DANTON (1759-1794), Législative, 2 septembre 1792

(…) Substitut de la Commune de Paris érigée en assemblée souveraine et ministre de la Justice depuis le 11 août, il a tous les pouvoirs (…) On l’appelle « le Mirabeau de la populace ». Comme lui, c’est une « gueule », un personnage théâtral. Mais contrairement à Mirabeau, « Danton, comme Robespierre et Marat, est une création de la Révolution. Il jaillit de l’immense événement sans aucun préavis » (Mona Ozouf).

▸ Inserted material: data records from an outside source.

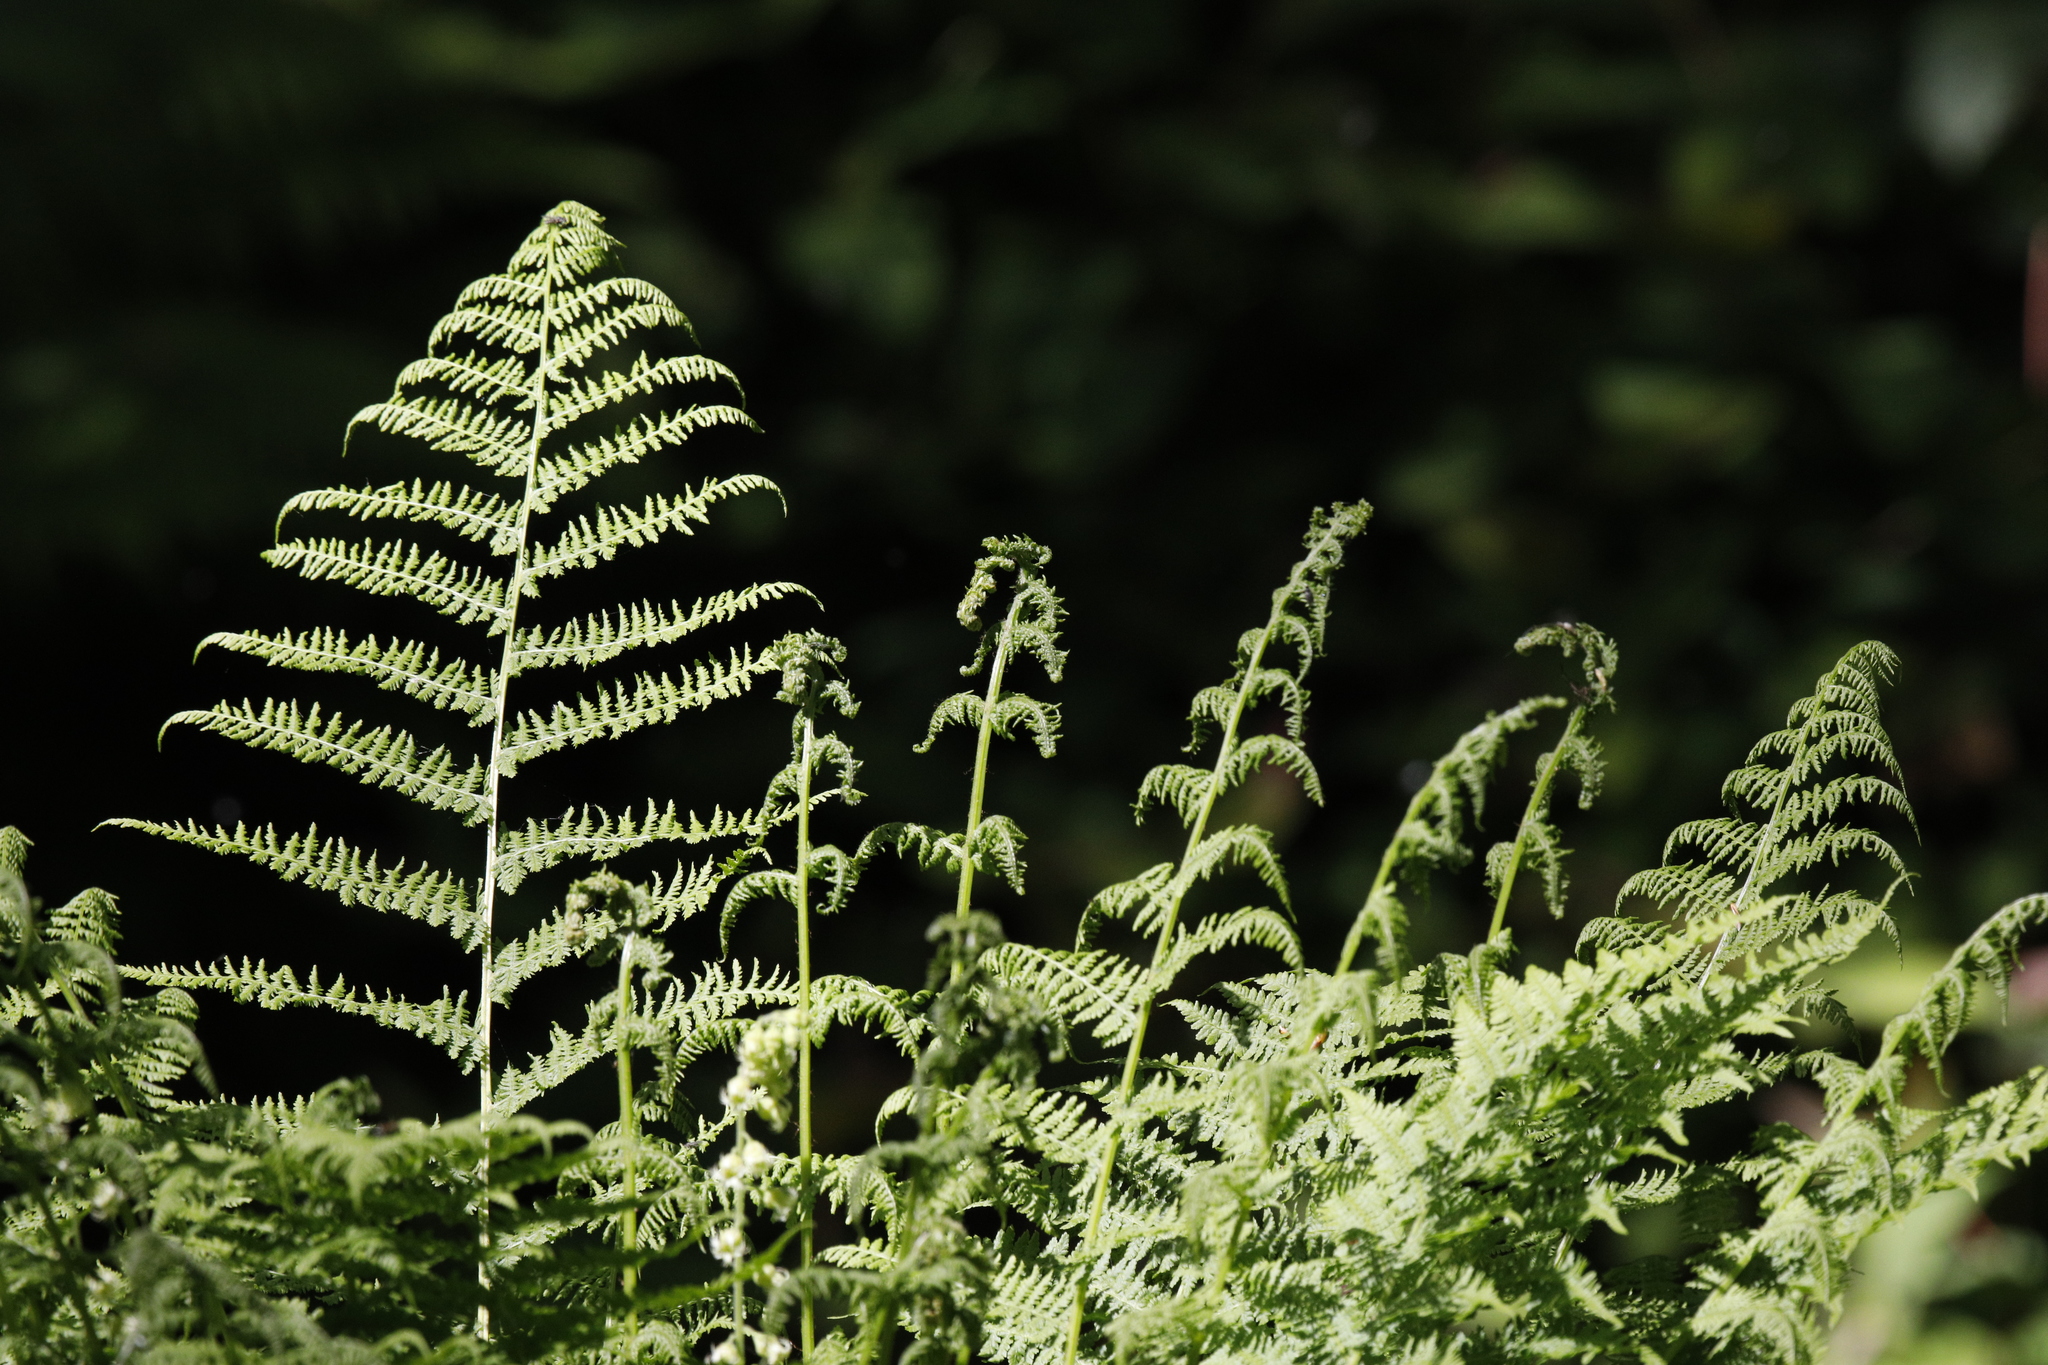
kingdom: Plantae
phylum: Tracheophyta
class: Polypodiopsida
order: Polypodiales
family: Athyriaceae
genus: Athyrium
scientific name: Athyrium filix-femina
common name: Lady fern
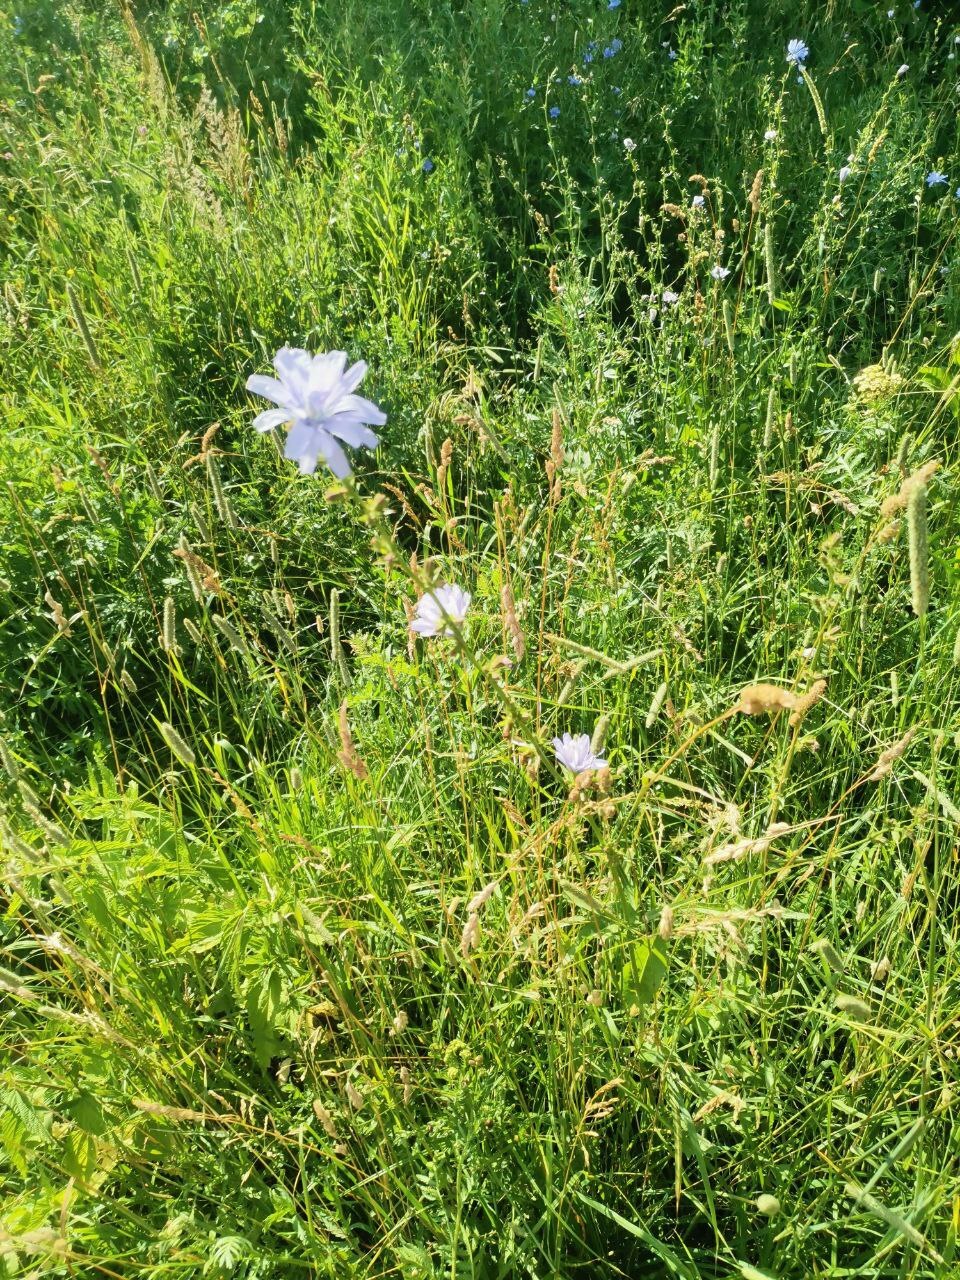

« Le tocsin qui sonne n’est point un signal d’alarme, c’est la charge contre les ennemis de la patrie. Pour les vaincre, Messieurs, il nous faut de l’audace, encore de l’audace, toujours de l’audace, et la France est sauvée. »1428

DANTON (1759-1794), Législative, 2 septembre 1792

« De l’audace… » La fin du discours est célébrissime et propre à galvaniser le peuple : « Danton fut l’action dont Mirabeau avait été la parole », écrit Hugo (Quatre-vingt-treize). Ce 2 septembre, la patrie est plus que jamais en danger. La Fayette, accusé de trahison, est passé à l’ennemi. Dumouriez (…) l’a remplacé à la tête de l’armée du Nord, mais (…) Verdun vient de capituler (…) La rumeur court d’un complot des prisonniers, prêts à massacrer les patriotes à l’arrivée des Austro-Prussiens (…) 600 suspects arrêtés rejoignent 2 000 détenus en prison.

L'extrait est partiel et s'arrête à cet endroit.